You won’t find many superheroes punching their way around Broken Frontier, but in Midnighter, writer Steve Orlando and his collaborators have nailed readers with a potent mix of emotional conflict and hardcore action.
If you still needed proof that 2015 was a year of grand ideas for the comics biz, you need look no further than our “Best New Series” shortlist. This year’s contenders brought us to the far reaches of space and time (Descender, Invisible Republic), as well as the shadowy haunts of a Southern Gothic fairy tale (Harrow County). And yet, it was a scrappy superhero title from the tried-and-true DC Universe that rose above the competition to take this year’s top honors.

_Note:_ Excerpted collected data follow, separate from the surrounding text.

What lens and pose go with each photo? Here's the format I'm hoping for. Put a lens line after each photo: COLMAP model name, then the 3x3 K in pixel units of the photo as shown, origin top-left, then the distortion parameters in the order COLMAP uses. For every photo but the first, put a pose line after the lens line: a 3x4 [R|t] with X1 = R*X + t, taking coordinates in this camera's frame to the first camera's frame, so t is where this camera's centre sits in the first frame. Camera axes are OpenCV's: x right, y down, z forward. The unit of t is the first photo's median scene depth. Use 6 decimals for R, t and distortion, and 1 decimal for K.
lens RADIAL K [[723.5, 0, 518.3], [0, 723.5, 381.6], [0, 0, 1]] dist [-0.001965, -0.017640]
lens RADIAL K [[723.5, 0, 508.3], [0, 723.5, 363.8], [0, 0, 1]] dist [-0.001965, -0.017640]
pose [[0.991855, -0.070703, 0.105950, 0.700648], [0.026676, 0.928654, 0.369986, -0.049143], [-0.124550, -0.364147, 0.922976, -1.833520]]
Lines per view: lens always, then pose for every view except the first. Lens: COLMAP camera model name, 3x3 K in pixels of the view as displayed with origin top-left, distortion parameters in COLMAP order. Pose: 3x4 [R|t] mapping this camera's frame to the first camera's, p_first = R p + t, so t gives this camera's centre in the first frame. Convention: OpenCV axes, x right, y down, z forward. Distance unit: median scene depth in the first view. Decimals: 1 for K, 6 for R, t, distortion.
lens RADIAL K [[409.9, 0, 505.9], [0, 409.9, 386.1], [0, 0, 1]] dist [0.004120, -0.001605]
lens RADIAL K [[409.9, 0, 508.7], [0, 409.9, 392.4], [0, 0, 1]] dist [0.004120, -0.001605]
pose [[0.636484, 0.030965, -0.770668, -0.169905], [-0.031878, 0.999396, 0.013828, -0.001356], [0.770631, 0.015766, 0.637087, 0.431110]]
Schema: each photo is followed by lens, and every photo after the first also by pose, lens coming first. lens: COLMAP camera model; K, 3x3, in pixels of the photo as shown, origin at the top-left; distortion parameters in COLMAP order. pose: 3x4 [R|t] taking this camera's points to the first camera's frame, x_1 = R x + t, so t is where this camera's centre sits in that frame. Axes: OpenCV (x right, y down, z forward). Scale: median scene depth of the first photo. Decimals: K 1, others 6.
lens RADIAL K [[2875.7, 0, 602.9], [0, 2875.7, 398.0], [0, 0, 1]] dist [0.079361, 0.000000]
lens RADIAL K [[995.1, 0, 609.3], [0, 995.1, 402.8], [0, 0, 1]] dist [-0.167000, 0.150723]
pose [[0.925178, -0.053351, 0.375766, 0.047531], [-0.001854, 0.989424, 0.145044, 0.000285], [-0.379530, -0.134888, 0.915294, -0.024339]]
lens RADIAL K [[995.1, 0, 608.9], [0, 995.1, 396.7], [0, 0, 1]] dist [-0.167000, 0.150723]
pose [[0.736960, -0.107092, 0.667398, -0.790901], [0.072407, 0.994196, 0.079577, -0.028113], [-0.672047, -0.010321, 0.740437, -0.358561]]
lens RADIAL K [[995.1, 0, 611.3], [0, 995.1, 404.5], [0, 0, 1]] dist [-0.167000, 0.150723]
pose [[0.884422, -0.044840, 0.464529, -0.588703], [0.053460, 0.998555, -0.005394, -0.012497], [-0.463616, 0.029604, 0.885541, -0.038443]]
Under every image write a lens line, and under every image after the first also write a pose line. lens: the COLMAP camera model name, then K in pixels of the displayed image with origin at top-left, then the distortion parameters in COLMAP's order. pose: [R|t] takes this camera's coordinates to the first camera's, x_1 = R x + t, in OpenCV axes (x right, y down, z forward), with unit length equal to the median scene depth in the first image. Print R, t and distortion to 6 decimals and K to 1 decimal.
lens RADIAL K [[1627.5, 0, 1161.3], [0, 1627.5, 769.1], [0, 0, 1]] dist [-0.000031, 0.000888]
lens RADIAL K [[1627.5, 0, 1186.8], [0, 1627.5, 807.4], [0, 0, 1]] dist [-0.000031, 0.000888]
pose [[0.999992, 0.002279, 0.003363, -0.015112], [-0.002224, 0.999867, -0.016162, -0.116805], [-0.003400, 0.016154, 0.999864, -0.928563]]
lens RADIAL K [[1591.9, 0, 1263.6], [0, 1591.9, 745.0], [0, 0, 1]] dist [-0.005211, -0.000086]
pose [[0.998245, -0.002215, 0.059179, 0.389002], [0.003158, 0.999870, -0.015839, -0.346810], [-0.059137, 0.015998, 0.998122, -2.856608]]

And if you’ve cracked open an issue of Midnighter lately, you know it’s not very hard to see why.
Midnighter launched as part of the “DC You” explosion of 24 brand-new titles, centered on the somewhat tenuous notion of offering “something for everyone”.
At first glance, the human killing machine known as Lucas Trent seemed something of an odd man out in an initiative geared at broadening the comics-reading audience. The character’s pastiche of grim-and-gritty heroics was distinguished only by Trent’s status as an out gay man – a quality that had often defined rather than expanded the character’s relevance.
But from the first page of the first issue, writer Steve Orlando and a talented succession of artists delivered something bearing little resemblance to any other book on the stands. The character’s sexuality is only part of it – although a passionate scene in issue #1 serves as a reminder of how few precedents there really are for this book.
More notably, the book isn’t afraid to put its emotional conflicts in the spotlight as well as its bloody ones (not that the two are always disconnected). Following a bitter split with longtime partner and Stormwatch colleague Apollo, Trent finds himself in the throes of a promising new relationship with Matt – a “normal” man who sees another side to Trent’s penchant for violence.
“It’s fascinating to experience a place through a mind that works like yours,” Matt says during an early date in Moscow in issue #2. “You see the world, and see how we can beat the odds. Anyone not amazed by Midnighter, what he means, is the real idiot.”
Don’t let the tenderness fool you, though – this book has bite aplenty. Midnighter‘s high-concept catalyst (the theft of an ultra-secret arsenal of biotech weapons that’s connected to Trent’s forgotten past) is a perfect match for its creators’ hard-hitting pulp sensibilities.
Orlando has shown his skill with genre tropes before in his “queersploitation” epic Virgil. For much of this opening arc, he’s paired with artist Aco, whose crisp, ultra-sleek style feels as modern as the spy-fi tech that Midnighter is chasing down.
Stephen Mooney’s harder-edged linework (as seen in the retro-chic Half Past Danger) is equally suited to the two-issue team-up with Grayson. The interplay between the two wildly different male leads also made for some fantastic character moments, setting Trent on the course for a game-changing conclusion to the book’s first arc.
Midnighter has emerged as a title that’s hard to pin down, and even harder to ignore. In other words, it truly is this year’s “Best New Series.”